___ Records for this exercise
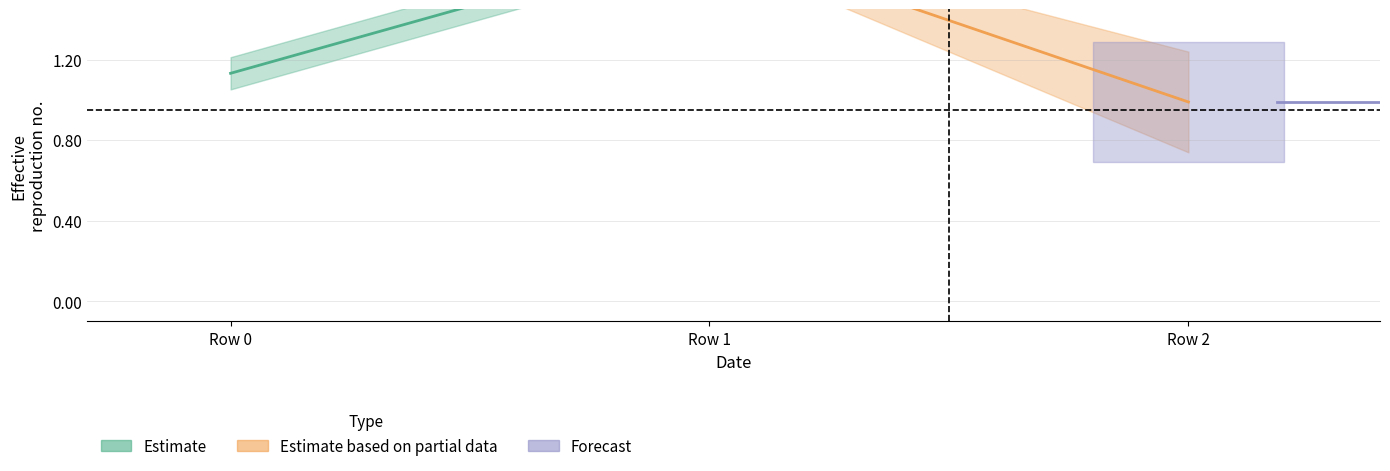

What is the difference between the highest and lowest values at 1?

1.0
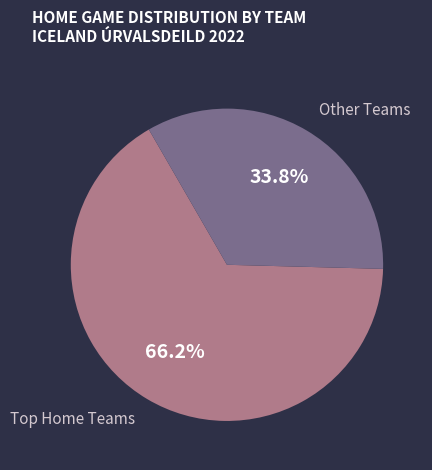

How many slices are in this pie chart?

2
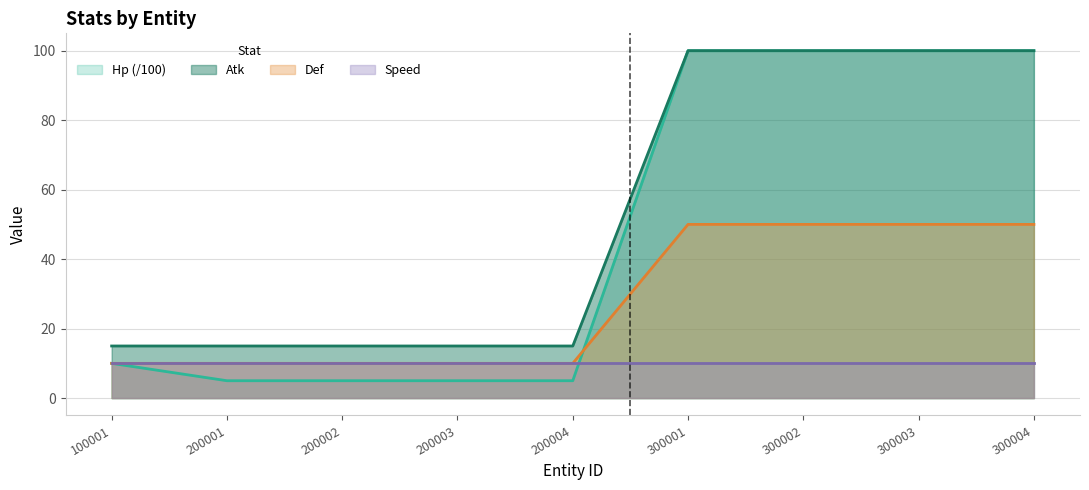

List the labels in order of Hp value, smallest first.

200001, 200002, 200003, 200004, 100001, 300001, 300002, 300003, 300004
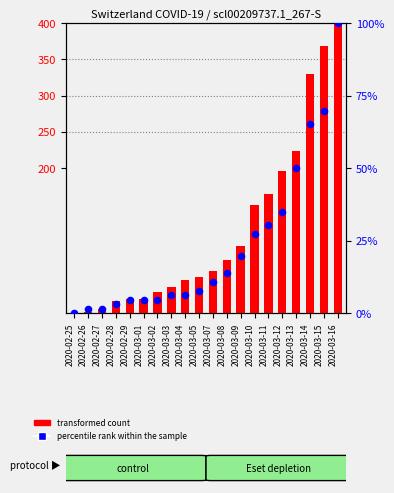

What is the total value across all series at 2020-03-03?

42.1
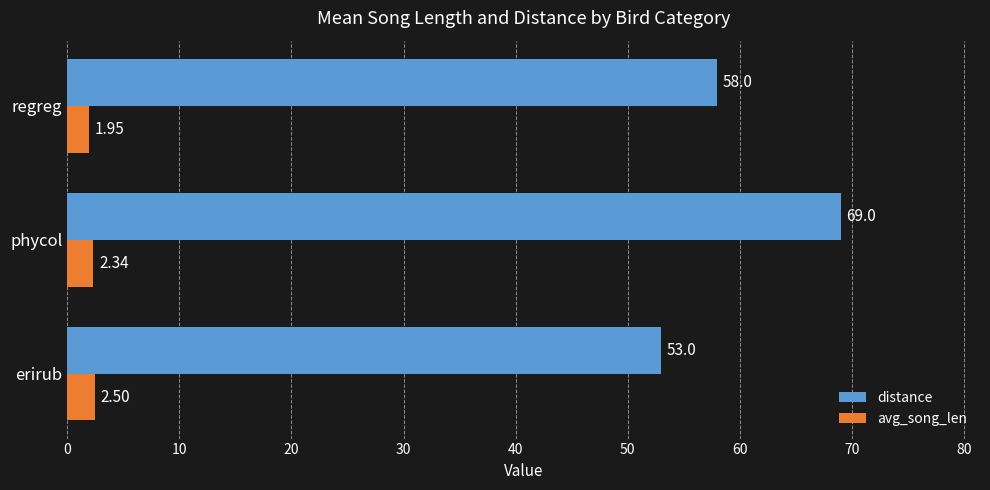

What are all the series names shown in the legend?

distance, avg_song_len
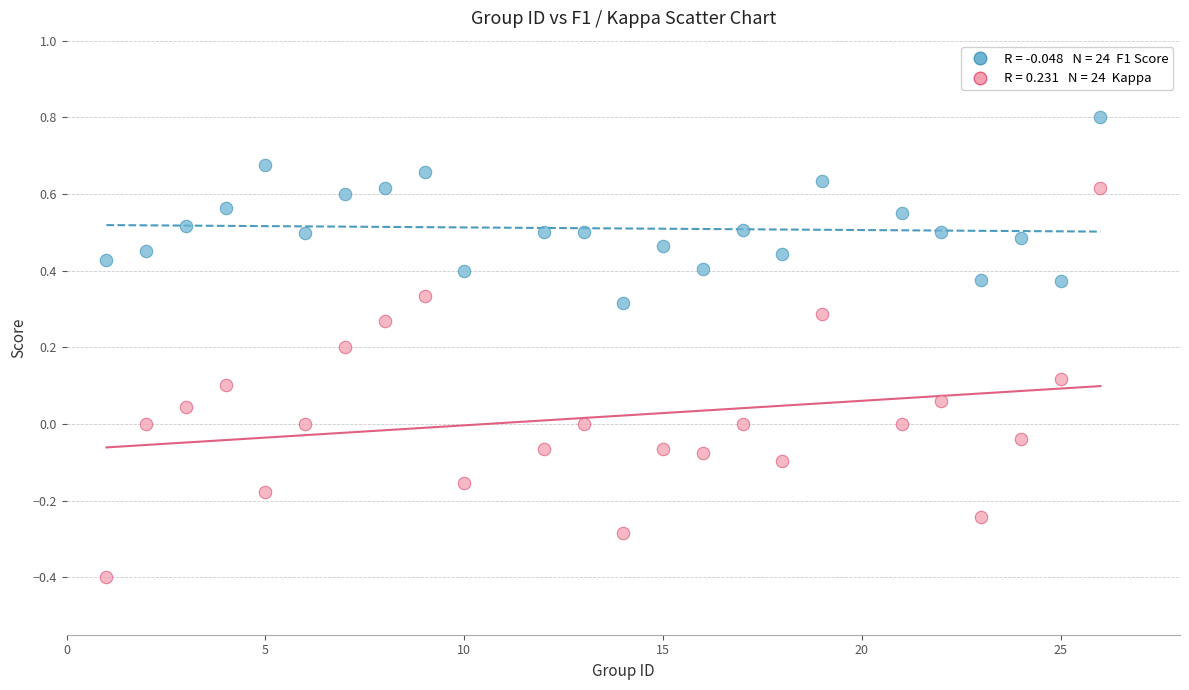

Across all data points, what is the range of X values (max minus min)?

25.0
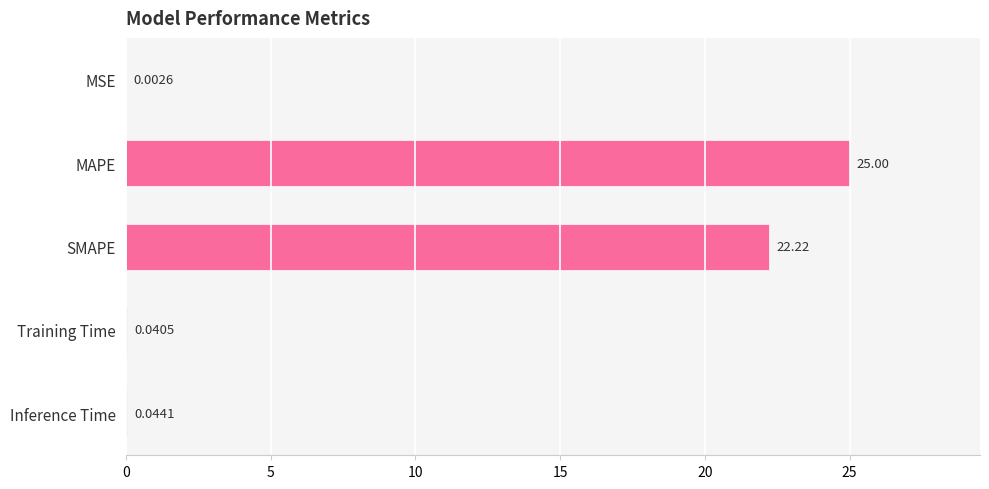

Which has a higher value, MAPE or MSE?

MAPE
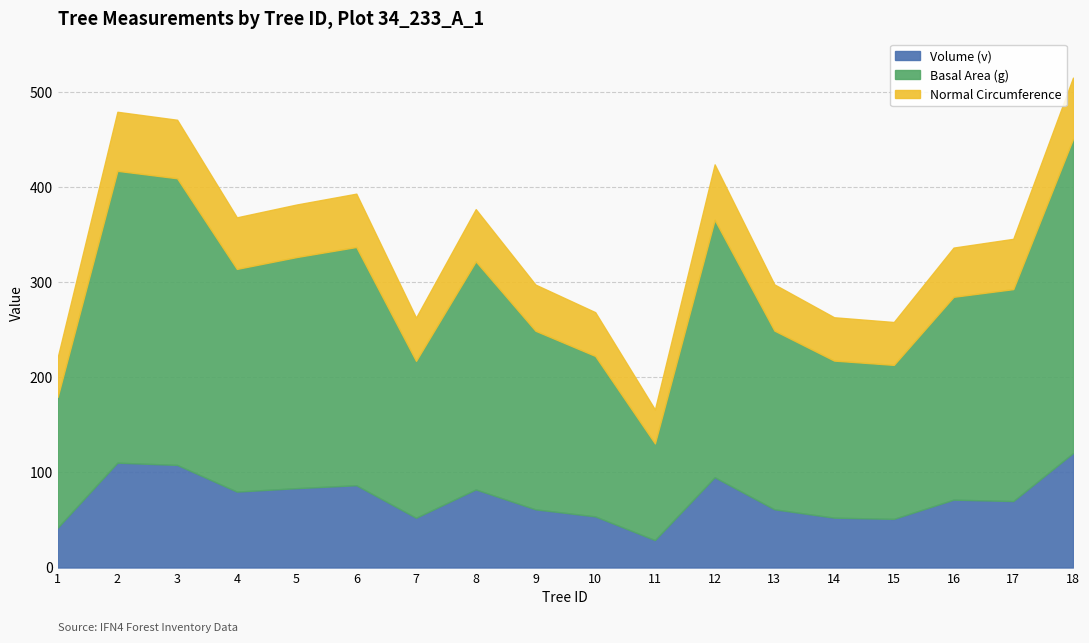

At IFN4_34_233_A_1_4, list the series in order from smallest to largest.

normal_circumference, v, g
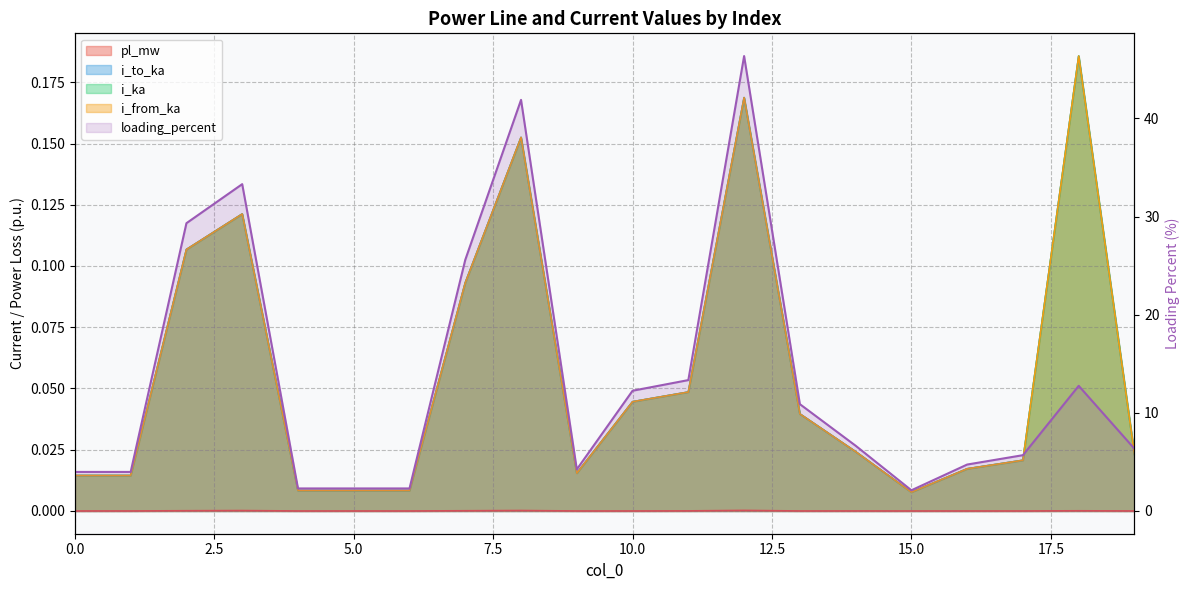

In i_to_ka_line, how many points are higher than both neighbors (excluding endpoints)?

5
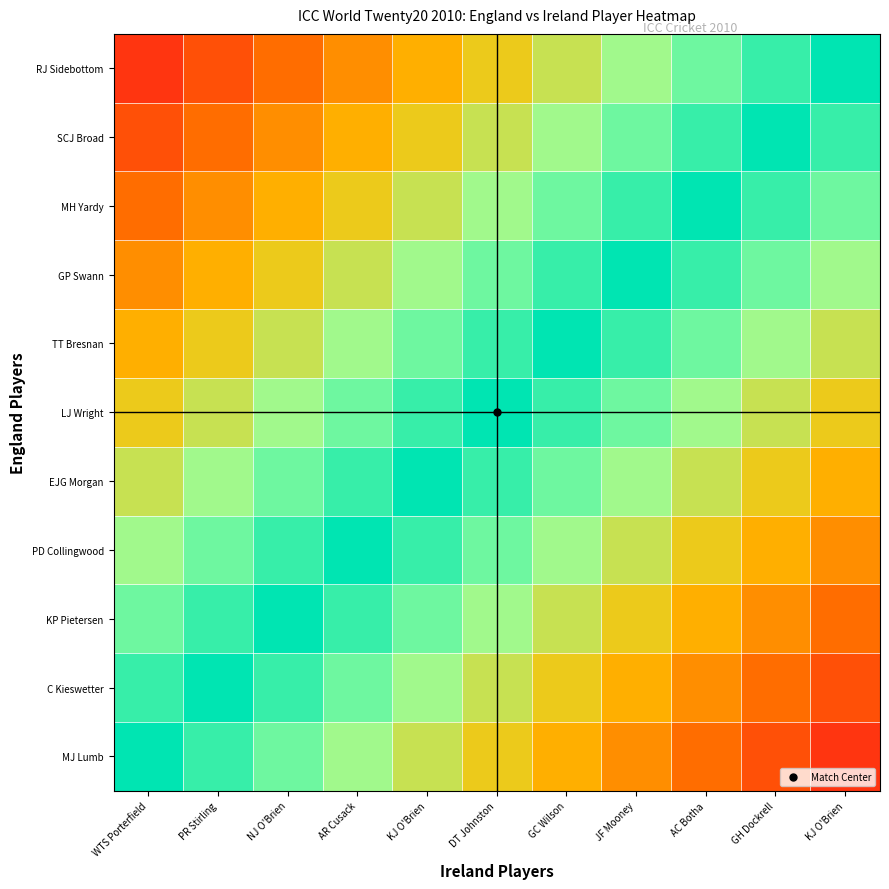

What is the total value across all series at AC Botha?

7.5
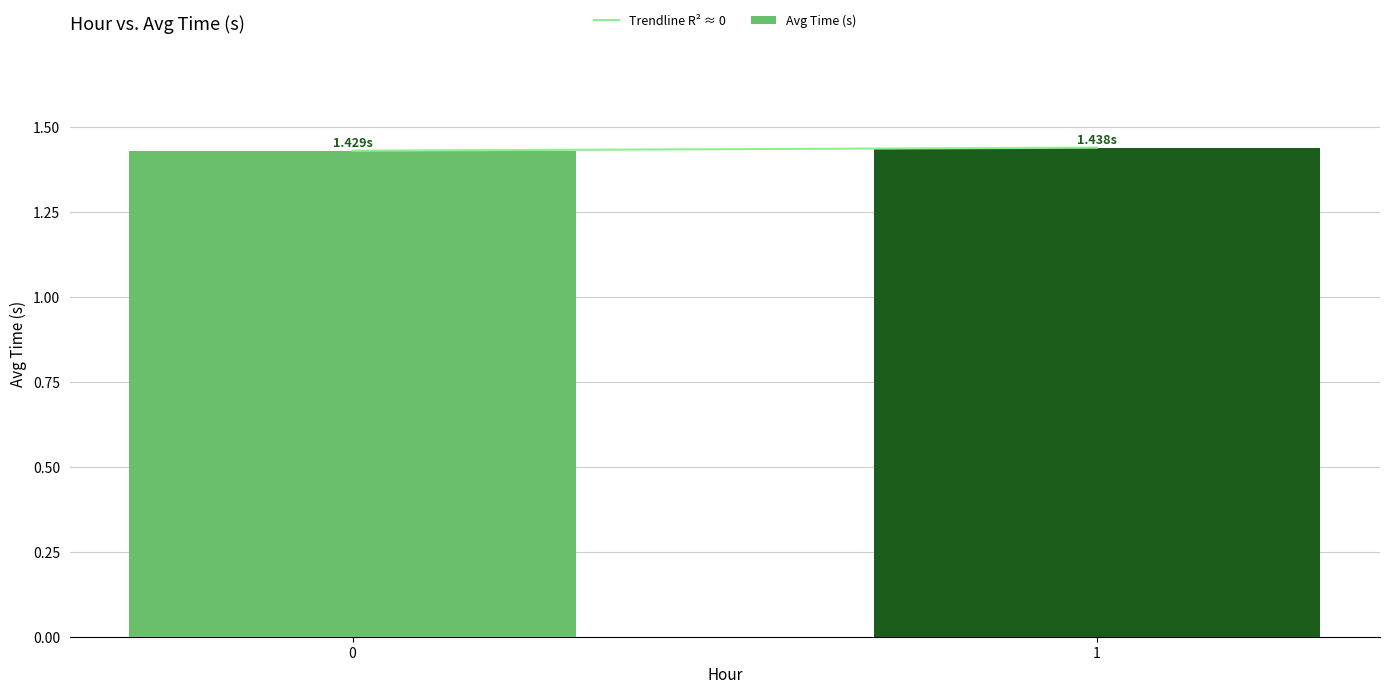

Approximately how many times larger is the value at 1 compared to 0?

1.0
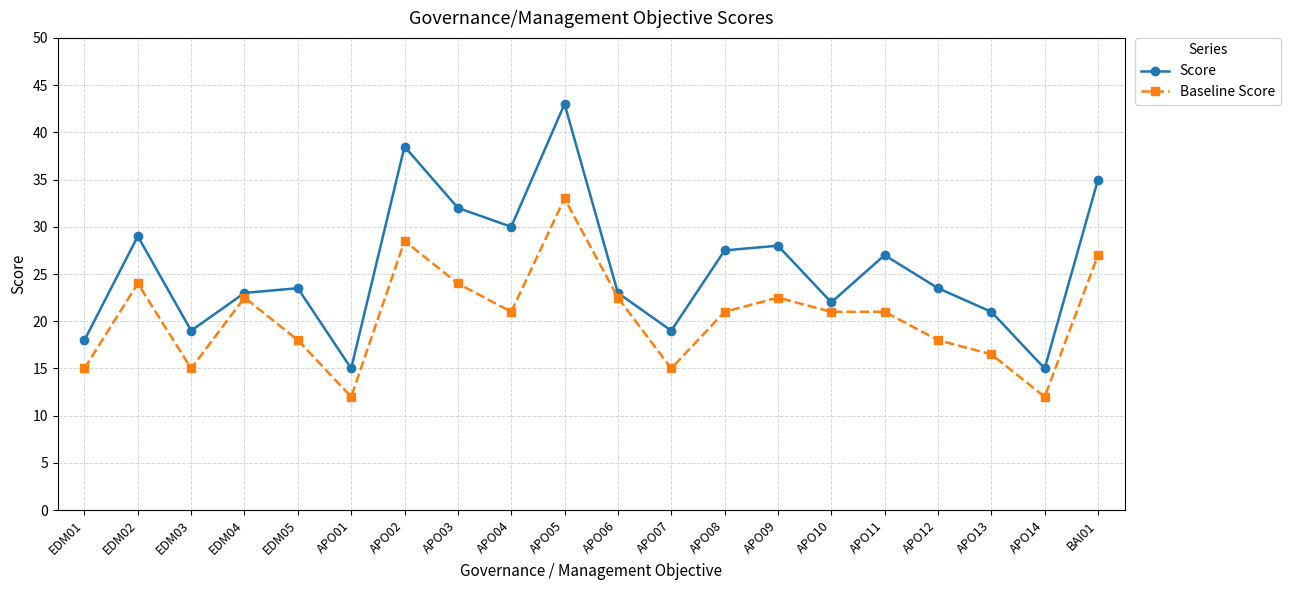

What is the difference between the Score values at APO07 and EDM02?

10.0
______
Rewrite every one of the records above with "series" changed to "data series" and nothing else altered. Leave out the pictures.

→ **Your response**
What is the difference between the highest and lowest values at 1?

1.0

How many slices are in this pie chart?

2

List the labels in order of Hp value, smallest first.

200001, 200002, 200003, 200004, 100001, 300001, 300002, 300003, 300004

What is the total value across all data series at 2020-03-03?

42.1

What are all the data series names shown in the legend?

distance, avg_song_len

Across all data points, what is the range of X values (max minus min)?

25.0

Which has a higher value, MAPE or MSE?

MAPE

At IFN4_34_233_A_1_4, list the data series in order from smallest to largest.

normal_circumference, v, g

In i_to_ka_line, how many points are higher than both neighbors (excluding endpoints)?

5

What is the total value across all data series at AC Botha?

7.5

Approximately how many times larger is the value at 1 compared to 0?

1.0

What is the difference between the Score values at APO07 and EDM02?

10.0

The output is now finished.